Re: Sleeping BUG in khugepaged for i586

From: Matthew Wilcox
Date: Thu Jun 08 2017 - 13:06:11 EST


On Thu, Jun 08, 2017 at 04:48:31PM +0200, Michal Hocko wrote:
> On Wed 07-06-17 13:56:01, David Rientjes wrote:
> > I agree it's probably going to bisect to 338a16ba15495 since it's the
> > cond_resched() at the line number reported, but I think there must be
> > something else going on. I think the list of locks held by khugepaged is
> > correct because it matches with the implementation. The preempt_count(),
> > as suggested by Andrew, does not. If this is reproducible, I'd like to
> > know what preempt_count() is.
>
> collapse_huge_page
> pte_offset_map
> kmap_atomic
> kmap_atomic_prot
> preempt_disable
> __collapse_huge_page_copy
> pte_unmap
> kunmap_atomic
> __kunmap_atomic
> preempt_enable
>
> I suspect, so cond_resched seems indeed inappropriate on 32b systems.

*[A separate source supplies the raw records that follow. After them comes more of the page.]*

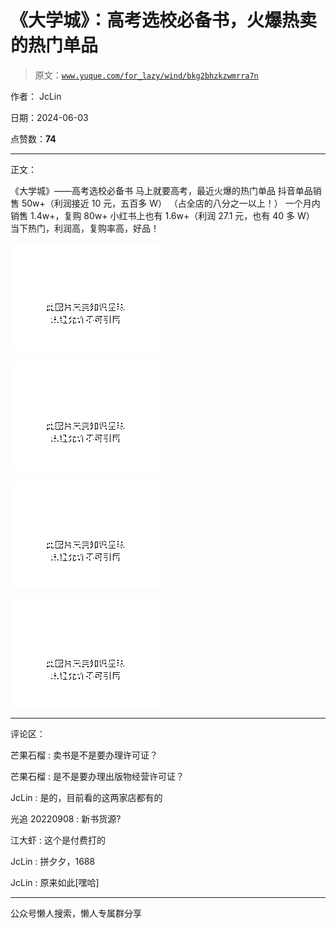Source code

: # 《大学城》：高考选校必备书，火爆热卖的热门单品

> 原文：[`www.yuque.com/for_lazy/wind/bkg2bhzkzwmrra7n`](https://www.yuque.com/for_lazy/wind/bkg2bhzkzwmrra7n)

作者： JcLin

日期：2024-06-03

点赞数：**74**

* * *

正文：

《大学城》——高考选校必备书 马上就要高考，最近火爆的热门单品 抖音单品销售 50w+（利润接近 10 元，五百多 W） （占全店的八分之一以上！）
一个月内销售 1.4w+，复购 80w+ 小红书上也有 1.6w+（利润 27.1 元，也有 40 多 W） 当下热门，利润高，复购率高，好品！

![](img/52bc4b588fa9209bef925a481e1a6cb5.png)

![](img/91b95b6ebe35db1edbe1ade07387eb18.png)

![](img/d55c905e82a07e14dd6613b5906cce5b.png)

![](img/dfa87ea9ed77b0fbe45fa88c9434a3f0.png)

* * *

评论区：

芒果石榴 : 卖书是不是要办理许可证？

芒果石榴 : 是不是要办理出版物经营许可证？

JcLin : 是的，目前看的这两家店都有的

光追 20220908 : 新书货源?

江大虾 : 这个是付费打的

JcLin : 拼夕夕，1688

JcLin : 原来如此[嘿哈]

* * *

公众号懒人搜索，懒人专属群分享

Then why doesn't it trigger on 64-bit systems too?

#ifndef ARCH_HAS_KMAP
...
static inline void *kmap_atomic(struct page *page)
{
preempt_disable();
pagefault_disable();
return page_address(page);
}
#define kmap_atomic_prot(page, prot) kmap_atomic(page)


... oh, wait, I see. Because pte_offset_map() doesn't call kmap_atomic()
on 64-bit. Indeed, it doesn't necessarily call kmap_atomic() on 32-bit
either; only with CONFIG_HIGHPTE enabled. How much of a performance
penalty would it be to call kmap_atomic() unconditionally on 64 bit to
make sure that this kind of problem doesn't show on 32-bit systems only?